[TÂCHES À RÉALISER]
1 – D'après le texte sur Dameth, quels jours de la semaine avait lieu le cours populaire qu'il ouvre en août 1848 ?
2 – Reproduisez le passage du texte sur Dameth qui va de « Le projet conduit » jusqu'à « de l’École sociétaire. ».

Cependant, à lire ce compte rendu, on comprend dès le début – « Nous avons à vous adresser des paroles graves et solennelles » – que Solidarité est dans une situation difficile ; certains adhérents se sont éloignés et les cotisations ne sont plus régulièrement versées, alors que l’organisation emploie deux salariés et doit payer un loyer [20]. Aussi faut-il « que tout membre de la Solidarité se prononce immédiatement sur le parti qu’il doit prendre » [21]. On n’entend plus parler ensuite de cette association, dont le programme, comme le souligne Michel Cordillot, « préfigur[e] l’ensemble des activités que les associations ouvrières et la gauche démocrate et socialiste s’attachèrent à mener jusqu’à la chute de la Deuxième République » [22] ; Solidarité annonce en particulier l’Union des associations, ou Association fraternelle et solidaire de toutes les associations, portée par Jeanne Deroin en 1849-1850, et la Propagande démocratique et sociale, animée par Jean Macé.

Le projet conduit par Dameth et ses amis n’est pas mentionné dans La Démocratie pacifique [23]. Il est possible que les dirigeants du mouvement fouriériste aient vu avec méfiance une entreprise qui, sur certains points, peut entrer en concurrence avec les travaux de l’École sociétaire.

Banquets et répression

L’activité déployée par Dameth lui attire quelques ennuis. Après les journées de Juin 1848, le gouvernement impose des conditions plus restrictives aux activités des clubs, dont sont exclus les femmes et les enfants, tandis qu’il est désormais interdit de percevoir un droit d’entrée. Afin d’échapper à cette législation, Dameth organise ses séances de propagation, non plus sous la forme de réunions suivies de discussions, mais comme un enseignement pour lequel il obtient l’autorisation de la préfecture de police et du ministère de l’Instruction publique ; il ouvre en août 1848 « un cours populaire de sciences sociale », qui se déroule le mardi et le vendredi, salle des Capucins, boulevard du Temple [24].

Selon La Révolution démocratique et sociale,

Pendant trois mois, le citoyen Dameth développa les principes de la science nouvelle avec cette modération de forme, avec cette élévation et cette chaleur d’idées qui sont les caractères de son talent, devant une foule attentive et toujours plus nombreuse. Les commissaires de police qui surveillèrent assidûment des réunions, n’y trouvèrent jamais rien à reprendre [25].

Lors de la campagne pour l’élection présidentielle de décembre 1848, les « cours » sont remplacés par des réunions électorales qui, présidées par Dameth, accueillent les « orateurs les plus estimés du parti démocratique ». Après le scrutin du 10 décembre, les cours reprennent « leurs allures calmes et doctrinales » [26]. Mais selon les autorités, ils dissimulent les activités d’un club sans respecter la législation puisque des femmes et des enfants sont présents aux « conférences » et qu’un droit d’entrée de 10 centimes est perçu [27].

[DONNÉES FOURNIES]
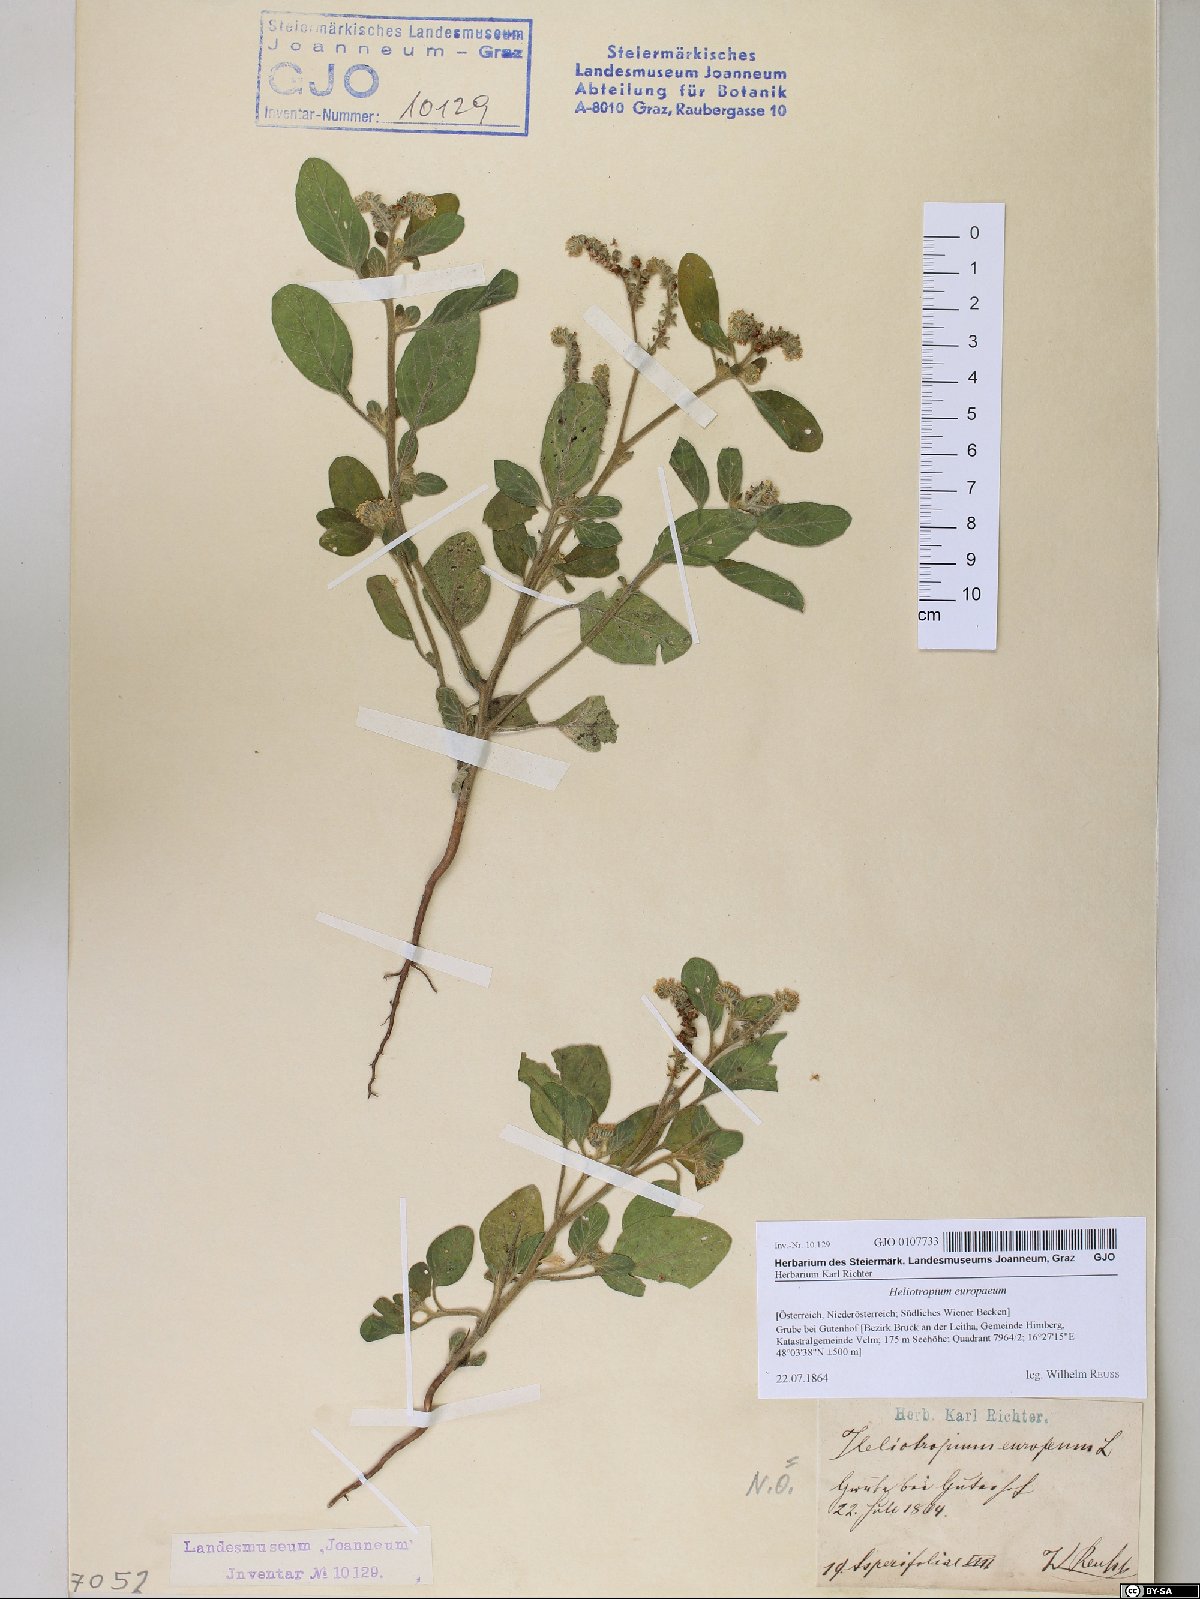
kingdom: Plantae
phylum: Tracheophyta
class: Magnoliopsida
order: Boraginales
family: Heliotropiaceae
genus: Heliotropium
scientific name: Heliotropium europaeum
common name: European heliotrope
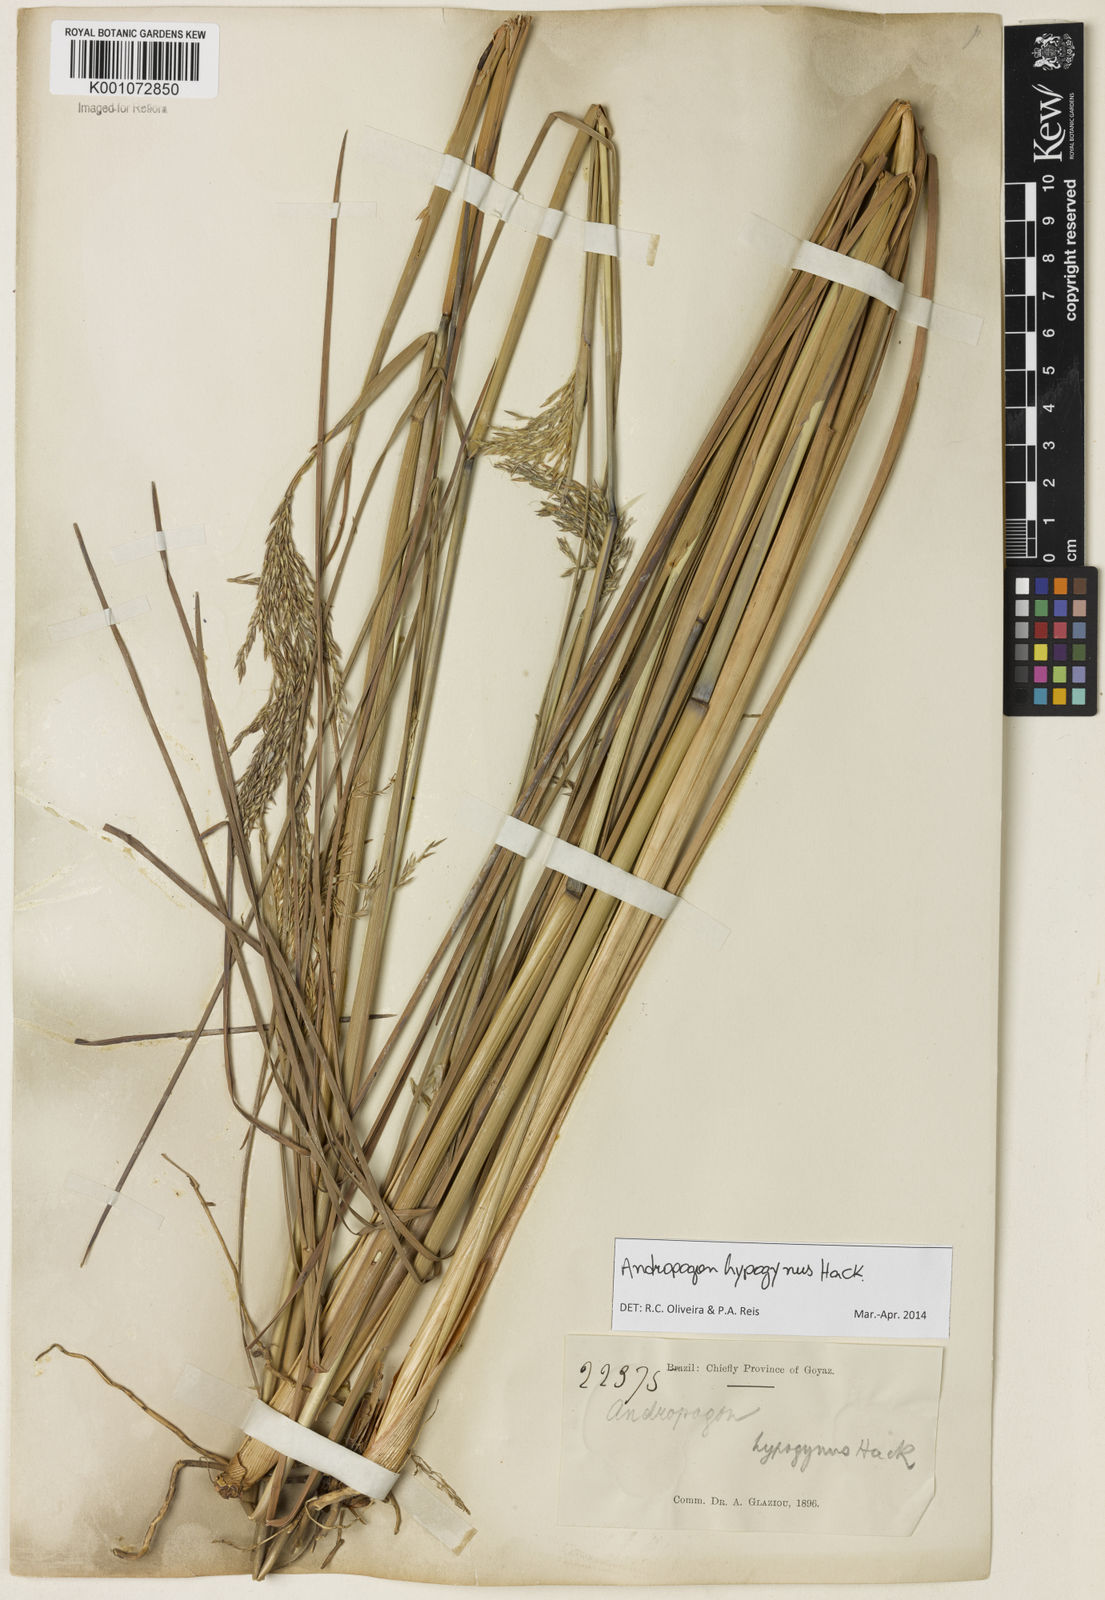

[RÉPONSES ORDONNÉES]
1 – Le mardi et le vendredi.

2 –
Le projet conduit par Dameth et ses amis n’est pas mentionné dans La Démocratie pacifique [23]. Il est possible que les dirigeants du mouvement fouriériste aient vu avec méfiance une entreprise qui, sur certains points, peut entrer en concurrence avec les travaux de l’École sociétaire.